== Instruction ==
All lines after the one containing "аботает в полной темноте, при экстремальных" are needed, along with that line itself. Please repeat them exactly through the end of the entries.

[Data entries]
== Segment start ==
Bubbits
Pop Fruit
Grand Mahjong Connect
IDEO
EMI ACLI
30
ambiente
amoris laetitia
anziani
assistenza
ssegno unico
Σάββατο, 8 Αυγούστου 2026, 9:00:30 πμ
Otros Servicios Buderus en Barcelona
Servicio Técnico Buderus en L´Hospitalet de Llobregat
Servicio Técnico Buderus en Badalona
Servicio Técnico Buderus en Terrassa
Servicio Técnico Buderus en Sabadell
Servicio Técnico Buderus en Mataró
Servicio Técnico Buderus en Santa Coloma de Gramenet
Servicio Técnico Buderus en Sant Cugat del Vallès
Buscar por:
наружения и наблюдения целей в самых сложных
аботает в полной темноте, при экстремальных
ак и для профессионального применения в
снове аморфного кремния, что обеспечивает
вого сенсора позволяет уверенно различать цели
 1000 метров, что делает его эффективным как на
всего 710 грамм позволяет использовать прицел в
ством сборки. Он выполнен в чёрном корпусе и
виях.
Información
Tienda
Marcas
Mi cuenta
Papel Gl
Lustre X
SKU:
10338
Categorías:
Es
== Segment end ==
== Answer for the task ==
аботает в полной темноте, при экстремальных
ак и для профессионального применения в
снове аморфного кремния, что обеспечивает
вого сенсора позволяет уверенно различать цели
 1000 метров, что делает его эффективным как на
всего 710 грамм позволяет использовать прицел в
ством сборки. Он выполнен в чёрном корпусе и
виях.
Información
Tienda
Marcas
Mi cuenta
Papel Gl
Lustre X
SKU:
10338
Categorías:
Es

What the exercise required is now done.